WESTERN Power’s Circuit Breakers program is running across the school network for a second year.
The utility is looking for another 20 primary schools to take part in the 10-week STEM (science, technology, engineering and mathematics) program.
Deanmore Primary School science teacher Melinda Carr said her class that took part last year benefitted from access to engineering experts and receiving two 3D printers.
“Kids want to know how things work and they pretty much want to know right there and then,” Mrs Carr said.
“Sometimes they throw me a question about science or engineering that I can’t always answer straight away, but having access to Western Power engineers meant we could get answers quickly.
“The 3D printers are a wonderful tool that meant solutions to problems didn’t end once it was written down on a notepad.
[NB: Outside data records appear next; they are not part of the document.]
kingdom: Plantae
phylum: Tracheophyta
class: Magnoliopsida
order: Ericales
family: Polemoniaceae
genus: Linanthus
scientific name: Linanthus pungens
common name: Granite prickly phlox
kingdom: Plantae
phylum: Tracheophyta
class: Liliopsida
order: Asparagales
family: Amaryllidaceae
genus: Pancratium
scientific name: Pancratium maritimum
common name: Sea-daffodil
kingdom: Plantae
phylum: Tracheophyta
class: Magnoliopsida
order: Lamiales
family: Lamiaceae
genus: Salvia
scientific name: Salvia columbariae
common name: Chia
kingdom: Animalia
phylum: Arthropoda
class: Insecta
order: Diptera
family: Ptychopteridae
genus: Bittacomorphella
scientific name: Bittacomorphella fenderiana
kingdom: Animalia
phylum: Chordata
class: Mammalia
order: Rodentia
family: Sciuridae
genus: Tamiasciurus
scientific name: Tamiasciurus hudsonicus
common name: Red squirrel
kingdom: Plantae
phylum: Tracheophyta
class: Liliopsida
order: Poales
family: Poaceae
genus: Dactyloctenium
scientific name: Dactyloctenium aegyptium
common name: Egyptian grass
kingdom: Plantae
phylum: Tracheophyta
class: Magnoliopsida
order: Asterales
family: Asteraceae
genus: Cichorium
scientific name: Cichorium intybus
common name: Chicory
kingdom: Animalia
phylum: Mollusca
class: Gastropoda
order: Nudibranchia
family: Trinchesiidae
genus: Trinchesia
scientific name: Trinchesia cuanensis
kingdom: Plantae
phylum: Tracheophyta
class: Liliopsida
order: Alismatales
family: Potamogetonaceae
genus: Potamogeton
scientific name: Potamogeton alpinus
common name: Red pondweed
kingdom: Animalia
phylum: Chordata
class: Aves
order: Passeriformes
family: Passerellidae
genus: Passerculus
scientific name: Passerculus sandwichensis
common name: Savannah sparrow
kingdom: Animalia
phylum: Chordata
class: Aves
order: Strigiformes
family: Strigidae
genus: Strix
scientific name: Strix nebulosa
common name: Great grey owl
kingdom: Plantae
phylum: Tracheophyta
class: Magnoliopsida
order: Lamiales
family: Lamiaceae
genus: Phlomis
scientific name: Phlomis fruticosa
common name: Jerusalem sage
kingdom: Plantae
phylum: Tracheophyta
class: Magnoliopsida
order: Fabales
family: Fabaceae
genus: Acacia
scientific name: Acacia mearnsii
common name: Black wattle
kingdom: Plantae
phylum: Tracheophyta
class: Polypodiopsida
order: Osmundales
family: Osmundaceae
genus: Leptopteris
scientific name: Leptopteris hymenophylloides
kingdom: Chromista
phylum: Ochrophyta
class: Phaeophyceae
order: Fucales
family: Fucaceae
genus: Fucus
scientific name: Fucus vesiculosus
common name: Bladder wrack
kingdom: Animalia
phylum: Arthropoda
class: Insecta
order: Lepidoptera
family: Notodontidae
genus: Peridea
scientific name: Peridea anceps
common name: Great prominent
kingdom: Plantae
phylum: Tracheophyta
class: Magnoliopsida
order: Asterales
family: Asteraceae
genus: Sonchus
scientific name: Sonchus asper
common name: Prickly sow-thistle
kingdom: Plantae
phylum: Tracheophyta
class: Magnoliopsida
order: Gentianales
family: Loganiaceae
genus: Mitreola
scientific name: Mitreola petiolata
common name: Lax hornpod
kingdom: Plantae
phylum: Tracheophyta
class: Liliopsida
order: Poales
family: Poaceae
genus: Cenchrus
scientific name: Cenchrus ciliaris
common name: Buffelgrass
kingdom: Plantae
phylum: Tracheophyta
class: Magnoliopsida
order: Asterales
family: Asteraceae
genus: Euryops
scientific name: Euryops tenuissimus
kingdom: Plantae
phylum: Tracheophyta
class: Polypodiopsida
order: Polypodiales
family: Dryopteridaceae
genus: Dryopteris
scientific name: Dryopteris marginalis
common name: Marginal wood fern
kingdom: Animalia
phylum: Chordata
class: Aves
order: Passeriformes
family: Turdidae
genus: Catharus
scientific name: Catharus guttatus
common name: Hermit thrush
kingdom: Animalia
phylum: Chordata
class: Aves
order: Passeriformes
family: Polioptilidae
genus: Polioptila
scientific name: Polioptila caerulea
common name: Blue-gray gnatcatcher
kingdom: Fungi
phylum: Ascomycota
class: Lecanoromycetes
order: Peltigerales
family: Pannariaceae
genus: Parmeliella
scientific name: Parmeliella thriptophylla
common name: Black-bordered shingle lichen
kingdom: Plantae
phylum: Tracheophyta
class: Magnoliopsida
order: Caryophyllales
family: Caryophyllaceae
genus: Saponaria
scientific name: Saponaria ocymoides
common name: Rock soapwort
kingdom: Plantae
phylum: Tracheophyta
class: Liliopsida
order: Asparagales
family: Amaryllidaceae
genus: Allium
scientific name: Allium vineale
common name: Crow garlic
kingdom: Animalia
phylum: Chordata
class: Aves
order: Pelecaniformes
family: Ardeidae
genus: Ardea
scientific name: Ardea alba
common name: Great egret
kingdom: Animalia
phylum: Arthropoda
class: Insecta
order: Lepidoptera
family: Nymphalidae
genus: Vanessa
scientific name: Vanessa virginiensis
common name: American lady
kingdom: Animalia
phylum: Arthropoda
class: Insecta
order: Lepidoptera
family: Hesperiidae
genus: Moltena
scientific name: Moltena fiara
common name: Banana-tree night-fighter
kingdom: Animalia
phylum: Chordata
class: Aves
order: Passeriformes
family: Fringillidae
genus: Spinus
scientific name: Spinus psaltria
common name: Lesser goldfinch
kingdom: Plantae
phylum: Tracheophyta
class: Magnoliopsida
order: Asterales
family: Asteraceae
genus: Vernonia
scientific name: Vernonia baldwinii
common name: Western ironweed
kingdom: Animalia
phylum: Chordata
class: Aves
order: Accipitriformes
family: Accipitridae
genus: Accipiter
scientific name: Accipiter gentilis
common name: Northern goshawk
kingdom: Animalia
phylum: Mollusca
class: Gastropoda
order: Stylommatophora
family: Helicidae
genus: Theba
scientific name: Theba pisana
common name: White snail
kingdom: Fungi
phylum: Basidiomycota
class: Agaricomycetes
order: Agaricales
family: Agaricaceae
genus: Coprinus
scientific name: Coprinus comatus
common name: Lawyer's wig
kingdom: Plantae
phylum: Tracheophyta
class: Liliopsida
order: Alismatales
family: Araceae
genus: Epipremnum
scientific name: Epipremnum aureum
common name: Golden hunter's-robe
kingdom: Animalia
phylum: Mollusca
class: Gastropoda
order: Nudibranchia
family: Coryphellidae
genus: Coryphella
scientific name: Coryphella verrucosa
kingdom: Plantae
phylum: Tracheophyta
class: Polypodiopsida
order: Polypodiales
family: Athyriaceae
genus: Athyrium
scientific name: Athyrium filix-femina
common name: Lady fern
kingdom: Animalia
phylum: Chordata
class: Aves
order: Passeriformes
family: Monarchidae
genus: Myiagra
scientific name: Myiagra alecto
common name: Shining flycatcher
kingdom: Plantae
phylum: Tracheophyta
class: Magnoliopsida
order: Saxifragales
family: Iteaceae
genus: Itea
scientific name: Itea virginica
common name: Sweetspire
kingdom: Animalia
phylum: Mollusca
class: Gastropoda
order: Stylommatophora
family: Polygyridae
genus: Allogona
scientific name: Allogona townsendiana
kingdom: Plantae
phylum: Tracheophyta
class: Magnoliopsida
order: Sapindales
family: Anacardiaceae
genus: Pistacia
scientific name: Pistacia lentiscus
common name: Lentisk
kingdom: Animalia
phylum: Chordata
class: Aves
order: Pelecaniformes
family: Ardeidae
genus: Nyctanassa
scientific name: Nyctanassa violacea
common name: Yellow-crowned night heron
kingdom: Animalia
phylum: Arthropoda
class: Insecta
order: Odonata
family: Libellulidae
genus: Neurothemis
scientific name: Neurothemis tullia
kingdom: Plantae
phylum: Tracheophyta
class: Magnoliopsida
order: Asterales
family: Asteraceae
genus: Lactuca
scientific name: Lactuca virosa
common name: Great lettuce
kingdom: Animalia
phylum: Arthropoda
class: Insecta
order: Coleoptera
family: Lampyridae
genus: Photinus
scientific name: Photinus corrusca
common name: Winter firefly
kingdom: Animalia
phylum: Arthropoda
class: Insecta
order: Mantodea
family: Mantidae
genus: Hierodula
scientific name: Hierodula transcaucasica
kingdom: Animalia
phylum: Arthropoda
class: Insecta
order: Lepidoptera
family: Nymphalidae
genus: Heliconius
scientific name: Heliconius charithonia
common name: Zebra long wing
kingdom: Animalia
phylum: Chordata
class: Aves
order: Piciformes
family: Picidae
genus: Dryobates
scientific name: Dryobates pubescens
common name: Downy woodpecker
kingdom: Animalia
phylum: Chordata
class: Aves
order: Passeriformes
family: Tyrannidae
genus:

“Solutions actually materialised in front of them and became a tangible, touchable outcome.”
Engineer Dona Wijayasinghe said the utility was looking for the ‘thinkers, makers and innovators’ who saw the world differently and wanted to discover ways to bring their ideas to life.
“Children have the same attitudes to problem solving as many engineers, in that they have a real passion to find better ways to do things,” Ms Wijayasinghe said.
“The only difference between me and the students last year, were the tools we use and guidance from experts who helped us get to where we are now.
“Closer to the end of the program they were more like colleagues than students – some of them might even grow up to become engineers.”
Schools can apply to be part of the program for Year 4, 5 and 6 students through the Western Power website until June 22.